You have a small dataset of 500 medical X-ray images and want to fine-tune an ImageNet-pretrained ResNet. Which strategy is most appropriate?
AFull fine-tuning with a standard learning rate, since the large model capacity is needed for medical images
BFeature extraction (freeze all pretrained layers, train only the new head) to avoid overfitting with limited data
CTrain from scratch with random initialization to ensure the model learns medical-specific features
DUse discriminative learning rates with the highest rate on early layers since medical features differ most there
With a small dataset, the main risk is overfitting. Feature extraction freezes the pretrained weights (which already encode powerful general features like edges and shapes) and trains only the small classification head — minimizing the number of parameters to optimize and preventing overfitting. Full fine-tuning with a standard learning rate risks catastrophic forgetting and overfitting on 500 examples. Training from scratch would require far more data. Discriminative learning rates have it backwards — early layers are most universal and need the smallest rates.
Question 2 Multiple Choice
In discriminative (layer-wise) fine-tuning, early layers receive smaller learning rates than later layers. Why?
AEarly layers have more parameters and need smaller updates for numerical stability
BEarly layers learn universal features (edges, textures) that transfer well and need minimal adjustment
CEarly layers are closer to the output and thus more sensitive to gradient updates
DEarlier layers converge faster, so they need smaller learning rates to prevent overshooting
Early layers in deep networks learn low-level features (edge detectors, color patterns, textures) that are nearly universal across image tasks. These features are already well-adapted and should change minimally. Later layers encode more task-specific representations that genuinely need to adapt to the new domain. Using small learning rates for early layers preserves the valuable pretrained representations while allowing later layers to adjust. The early layers are also furthest from the loss and receive the smallest gradients naturally — the small learning rate reinforces this stability.
Question 3 True / False
Fine-tuning a pretrained model with a learning rate close to the original pretraining rate is a safe starting point because the pretrained weights provide a good initialization.
TTrue
FFalse
Answer: False
This is a dangerous misconception. Using a normal (pretraining-scale) learning rate during fine-tuning causes catastrophic forgetting — the useful features encoded in the early layers get overwritten rapidly before the network adapts them coherently to the new task.

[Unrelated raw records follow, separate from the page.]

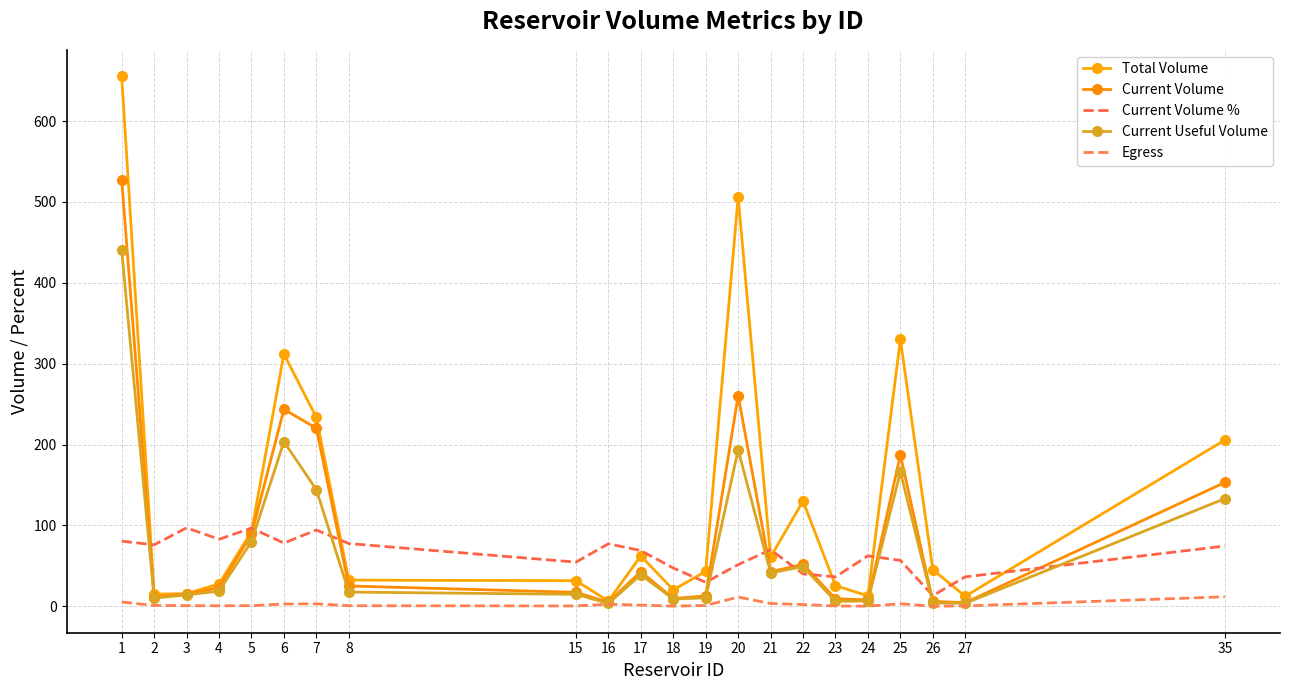

Between 18 and 5, which is larger?

5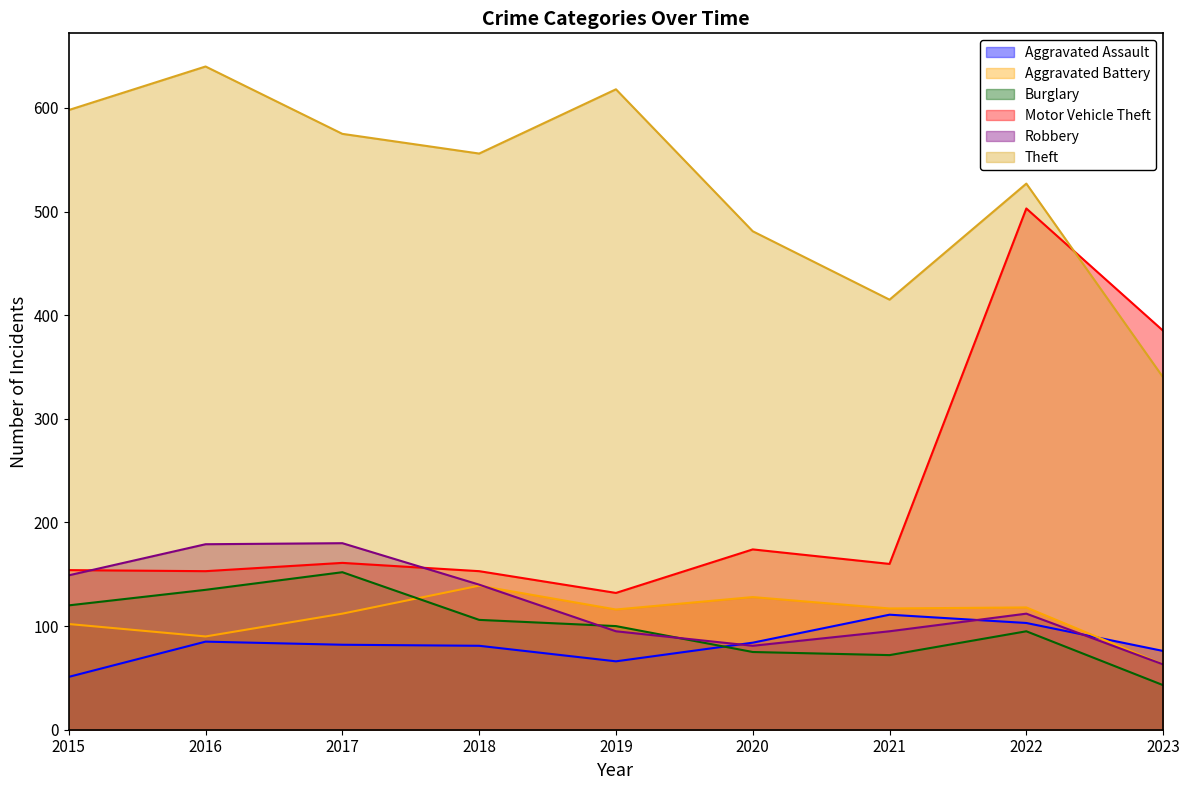

At how many categories does at least one series exceed 457?

7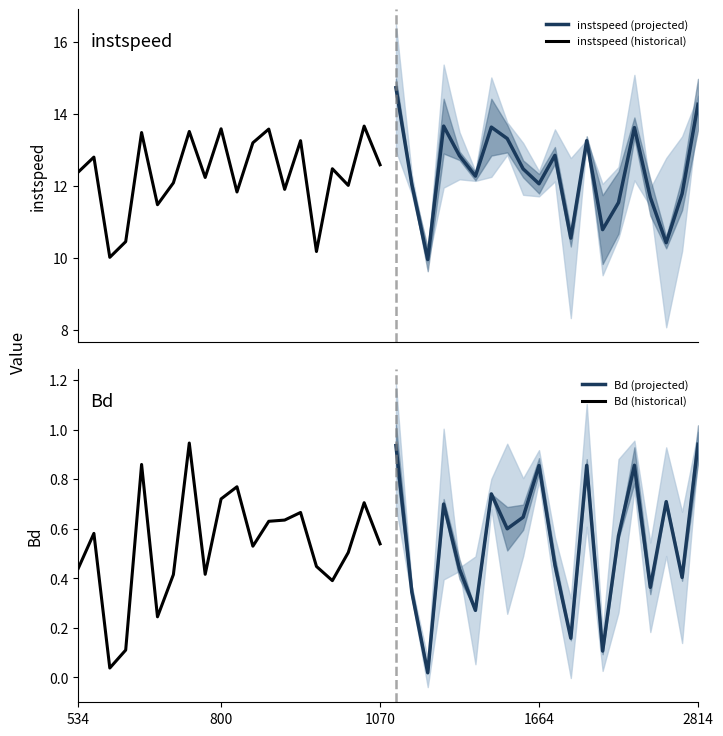

What is the lowest value of the instspeed (projected) series?

10.0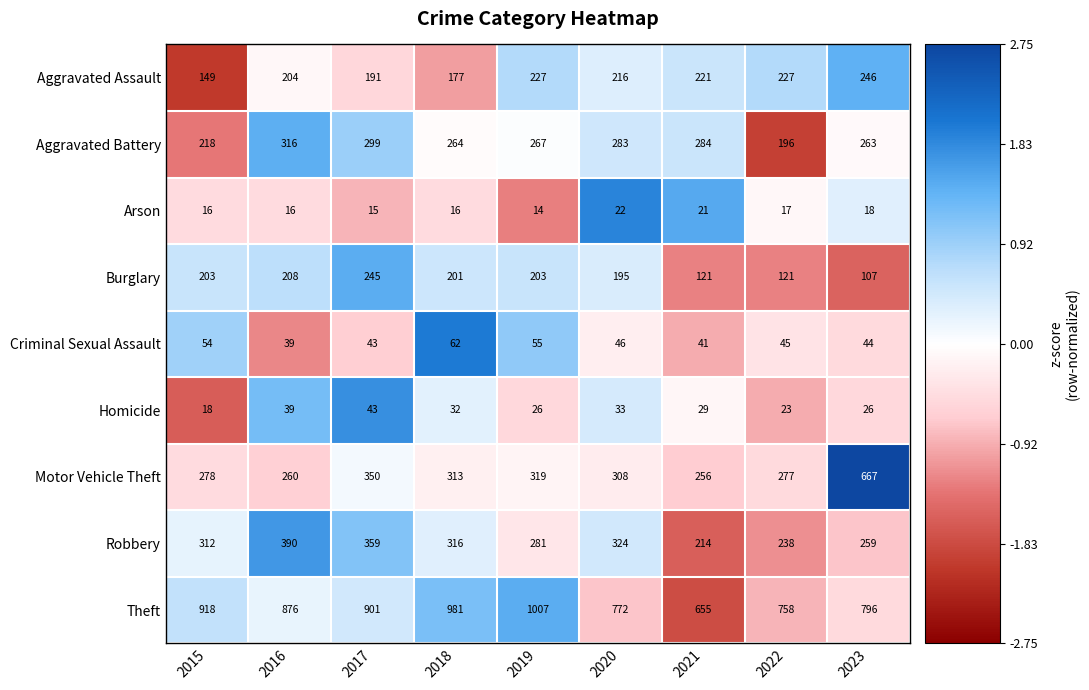

The Homicide series shows 25 at 2016. True or false?

False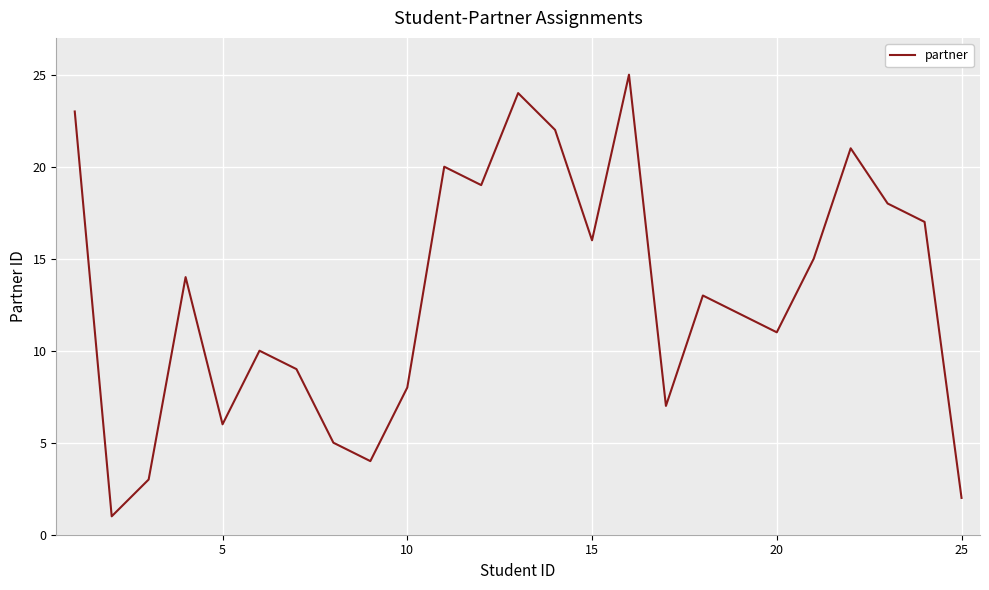

What is the greatest value displayed?

25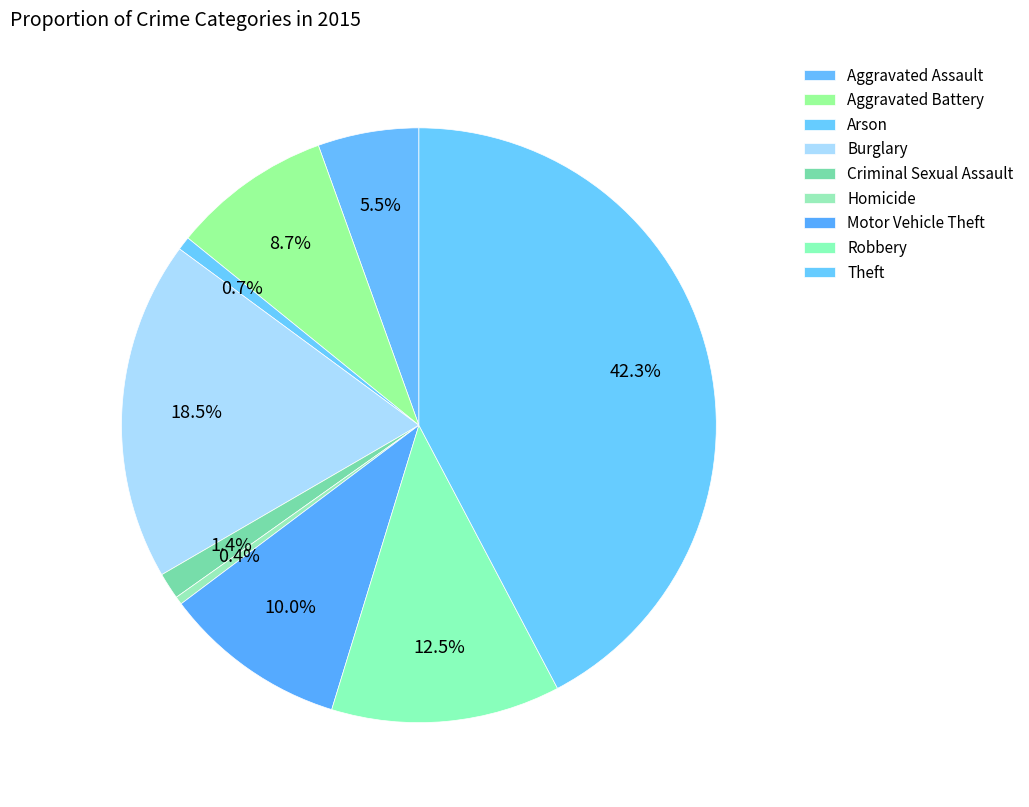

Count the number of slices in the pie.

9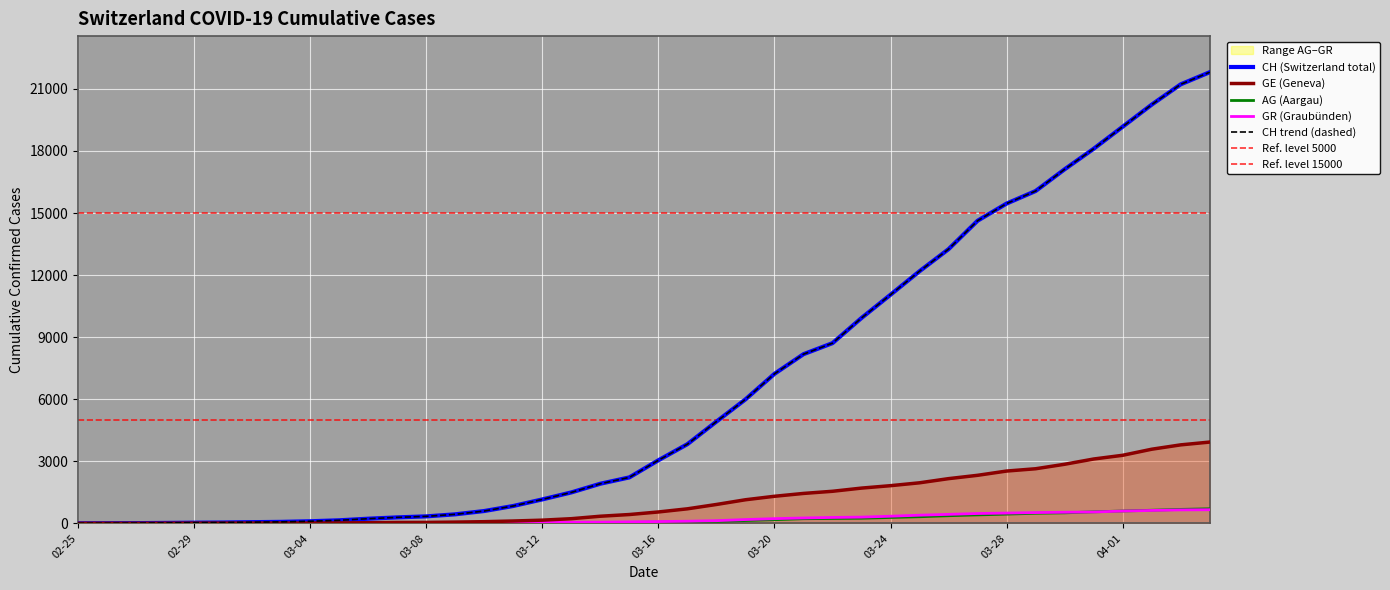

The AG series shows 14 at 2020-03-14. True or false?

False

The correct approach is a learning rate 10× to 100× smaller than pretraining. The pretrained initialization is valuable precisely because it represents well-learned features; a high learning rate destroys that value by making large, uncoordinated updates to all weights simultaneously.
Question 4 True / False
Feature extraction (freezing all pretrained layers and training only the new head) performs worse than full fine-tuning when the target task is very different from the pretraining domain.
TTrue
FFalse
Answer: True
When the source and target domains differ significantly (e.g., natural photos vs. satellite imagery vs. medical scans), the features in early and mid-level layers may not transfer well. Feature extraction assumes these frozen representations are useful for the new task. If they are not, no amount of training on the new head can compensate — the inputs to the head remain poorly suited. Full fine-tuning (with a low learning rate) allows the network to adapt its representations to the new domain, often substantially improving performance despite the risk of overfitting.
Question 5 Short Answer
Why is a much lower learning rate used when fine-tuning a pretrained model compared to training from scratch, and what specific failure mode does it prevent?
Think about your answer, then reveal below.
Model answer: A low learning rate prevents catastrophic forgetting — the phenomenon where fine-tuning with large weight updates destroys the useful feature representations learned during pretraining. With a standard learning rate, the pretrained weights are overwritten rapidly, effectively erasing the benefit of pretraining. A smaller learning rate (typically 10–100× lower) allows weights to drift gently toward task-specific solutions while preserving the pretrained structure. Training from scratch uses a higher rate because there are no useful weights to preserve.
The key insight is that the pretrained weights encode a rich representation built from vast data. Fine-tuning should refine, not replace, these representations. Catastrophic forgetting is well-documented: if you train a language model on task A, then fine-tune on task B with a large learning rate, performance on task A collapses. The same mechanism applies to vision models. The low learning rate is not primarily about convergence speed — it is about preserving the signal already embedded in the weights.